- Date: 1–6 January
- Edition: 19th
- Surface: Hard
- Location: Nouméa, New Caledonia

Champions

Singles
- Arthur Cazaux

Doubles
- Colin Sinclair / Rubin Statham
- ← 2023 · Open Nouvelle-Calédonie · 2025 →

= 2024 Open Nouvelle-Calédonie =

The 2024 Open SIFA Nouvelle-Calédonie was a professional tennis tournament played on hard courts. It was the 19th edition of the tournament which was part of the 2024 ATP Challenger Tour.

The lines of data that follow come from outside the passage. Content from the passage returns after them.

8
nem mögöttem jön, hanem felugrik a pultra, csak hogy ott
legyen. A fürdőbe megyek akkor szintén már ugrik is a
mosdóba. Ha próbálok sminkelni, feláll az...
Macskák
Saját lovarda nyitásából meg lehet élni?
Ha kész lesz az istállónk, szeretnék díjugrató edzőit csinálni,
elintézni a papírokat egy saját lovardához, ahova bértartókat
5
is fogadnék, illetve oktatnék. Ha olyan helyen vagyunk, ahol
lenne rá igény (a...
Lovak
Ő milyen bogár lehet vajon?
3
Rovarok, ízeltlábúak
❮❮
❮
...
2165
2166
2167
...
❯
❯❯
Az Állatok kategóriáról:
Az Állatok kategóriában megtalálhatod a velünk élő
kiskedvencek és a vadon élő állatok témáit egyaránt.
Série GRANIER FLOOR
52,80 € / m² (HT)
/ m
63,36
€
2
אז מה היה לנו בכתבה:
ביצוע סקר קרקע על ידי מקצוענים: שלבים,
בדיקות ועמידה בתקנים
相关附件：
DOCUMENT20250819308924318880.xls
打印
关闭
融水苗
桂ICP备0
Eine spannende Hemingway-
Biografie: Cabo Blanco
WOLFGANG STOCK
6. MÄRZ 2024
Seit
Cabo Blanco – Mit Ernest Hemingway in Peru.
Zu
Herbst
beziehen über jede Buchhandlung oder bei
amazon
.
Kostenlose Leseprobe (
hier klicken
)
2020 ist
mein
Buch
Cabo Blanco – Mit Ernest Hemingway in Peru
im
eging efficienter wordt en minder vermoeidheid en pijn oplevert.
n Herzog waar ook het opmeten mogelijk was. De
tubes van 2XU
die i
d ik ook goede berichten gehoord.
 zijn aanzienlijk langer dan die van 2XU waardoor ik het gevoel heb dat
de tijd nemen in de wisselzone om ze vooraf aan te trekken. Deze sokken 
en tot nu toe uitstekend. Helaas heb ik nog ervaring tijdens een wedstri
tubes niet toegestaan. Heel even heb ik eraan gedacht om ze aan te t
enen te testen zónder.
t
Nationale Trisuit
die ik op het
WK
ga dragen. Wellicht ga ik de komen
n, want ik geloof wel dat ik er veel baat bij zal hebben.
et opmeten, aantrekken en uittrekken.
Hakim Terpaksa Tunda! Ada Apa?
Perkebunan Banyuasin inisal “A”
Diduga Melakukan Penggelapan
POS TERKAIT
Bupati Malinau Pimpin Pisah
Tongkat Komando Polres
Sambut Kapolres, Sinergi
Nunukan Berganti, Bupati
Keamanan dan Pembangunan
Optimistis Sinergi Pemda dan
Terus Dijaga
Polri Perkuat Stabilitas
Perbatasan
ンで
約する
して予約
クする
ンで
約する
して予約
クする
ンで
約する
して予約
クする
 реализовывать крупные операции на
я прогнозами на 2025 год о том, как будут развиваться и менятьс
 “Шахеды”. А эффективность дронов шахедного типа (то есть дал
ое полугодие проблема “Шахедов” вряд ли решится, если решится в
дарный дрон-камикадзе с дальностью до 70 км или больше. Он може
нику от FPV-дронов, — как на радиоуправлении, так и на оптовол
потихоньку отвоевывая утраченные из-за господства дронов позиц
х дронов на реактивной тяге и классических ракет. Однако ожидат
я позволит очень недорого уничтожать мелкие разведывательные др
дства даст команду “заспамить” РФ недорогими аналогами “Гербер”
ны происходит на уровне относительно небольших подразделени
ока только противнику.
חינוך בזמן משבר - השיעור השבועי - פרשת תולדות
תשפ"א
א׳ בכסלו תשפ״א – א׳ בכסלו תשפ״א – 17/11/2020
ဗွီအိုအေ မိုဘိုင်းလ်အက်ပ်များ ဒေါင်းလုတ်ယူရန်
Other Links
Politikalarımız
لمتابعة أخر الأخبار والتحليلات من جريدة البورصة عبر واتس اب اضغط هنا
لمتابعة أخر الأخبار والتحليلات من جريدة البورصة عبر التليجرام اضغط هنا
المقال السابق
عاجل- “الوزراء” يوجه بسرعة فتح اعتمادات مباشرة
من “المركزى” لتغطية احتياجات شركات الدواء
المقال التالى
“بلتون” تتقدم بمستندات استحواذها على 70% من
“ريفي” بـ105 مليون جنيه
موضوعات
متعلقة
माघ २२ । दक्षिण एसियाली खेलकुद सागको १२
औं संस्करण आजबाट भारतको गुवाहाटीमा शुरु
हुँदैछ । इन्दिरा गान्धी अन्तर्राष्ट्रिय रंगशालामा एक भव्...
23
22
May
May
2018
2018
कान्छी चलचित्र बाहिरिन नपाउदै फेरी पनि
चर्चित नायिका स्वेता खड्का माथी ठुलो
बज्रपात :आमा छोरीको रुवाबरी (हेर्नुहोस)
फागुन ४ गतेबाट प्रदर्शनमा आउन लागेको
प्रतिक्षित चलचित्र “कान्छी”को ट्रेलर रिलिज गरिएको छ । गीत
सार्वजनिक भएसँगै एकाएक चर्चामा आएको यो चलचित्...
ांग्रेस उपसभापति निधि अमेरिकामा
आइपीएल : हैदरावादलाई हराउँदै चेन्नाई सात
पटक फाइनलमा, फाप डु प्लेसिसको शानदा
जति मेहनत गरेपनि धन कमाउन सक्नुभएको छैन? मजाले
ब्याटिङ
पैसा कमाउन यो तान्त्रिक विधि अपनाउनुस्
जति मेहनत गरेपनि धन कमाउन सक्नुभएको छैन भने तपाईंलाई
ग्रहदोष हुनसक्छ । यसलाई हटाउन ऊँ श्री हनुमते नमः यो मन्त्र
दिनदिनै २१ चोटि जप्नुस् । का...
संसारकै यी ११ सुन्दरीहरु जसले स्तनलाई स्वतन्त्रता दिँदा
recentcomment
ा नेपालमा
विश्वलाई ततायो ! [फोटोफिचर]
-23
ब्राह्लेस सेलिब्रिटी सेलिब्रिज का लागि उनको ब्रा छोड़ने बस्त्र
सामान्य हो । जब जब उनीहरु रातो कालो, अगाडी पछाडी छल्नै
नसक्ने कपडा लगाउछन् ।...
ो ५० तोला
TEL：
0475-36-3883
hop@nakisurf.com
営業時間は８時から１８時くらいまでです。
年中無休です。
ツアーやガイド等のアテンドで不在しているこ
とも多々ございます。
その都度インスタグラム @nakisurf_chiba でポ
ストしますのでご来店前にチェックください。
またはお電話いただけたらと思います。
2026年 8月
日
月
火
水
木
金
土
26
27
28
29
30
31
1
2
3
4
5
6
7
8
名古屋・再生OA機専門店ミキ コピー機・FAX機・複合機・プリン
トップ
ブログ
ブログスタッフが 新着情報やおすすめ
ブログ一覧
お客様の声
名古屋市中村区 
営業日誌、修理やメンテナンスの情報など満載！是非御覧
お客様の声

It took place in Nouméa, New Caledonia between 1 and 6 January 2024.

==Singles main-draw entrants==
===Seeds===

| Country | Player | Rank^{1} | Seed |
|---|---|---|---|
| FRA | Richard Gasquet | 76 | 1 |
| FRA | Constant Lestienne | 87 | 2 |
| FRA | Hugo Gaston | 104 | 3 |
| FRA | Benoît Paire | 117 | 4 |
| FRA | Arthur Cazaux | 130 | 5 |
| AUS | Marc Polmans | 150 | 6 |
| USA | Nicolas Moreno de Alboran | 152 | 7 |
| NED | Jesper de Jong | 153 | 8 |

- ^{1} Rankings are as of 25 December 2023.

===Other entrants===
The following players received wildcards into the singles main draw:
- FRA Maxime Chazal
- FRA Jules Marie
- NMI Colin Sinclair

The following players received entry from the qualifying draw:
- AUS Moerani Bouzige
- AUS Jesse Delaney
- JPN Hiroki Moriya
- AUS Blake Mott
- JPN Makoto Ochi
- NZL Rubin Statham

The following player received entry as a lucky loser:
- AUS Thomas Fancutt

==Champions==
===Singles===

- FRA Arthur Cazaux def. FRA Enzo Couacaud 6–1, 6–1.

===Doubles===

- NMI Colin Sinclair / NZL Rubin Statham def. JPN Toshihide Matsui / AUS Calum Puttergill 7–5, 6–2.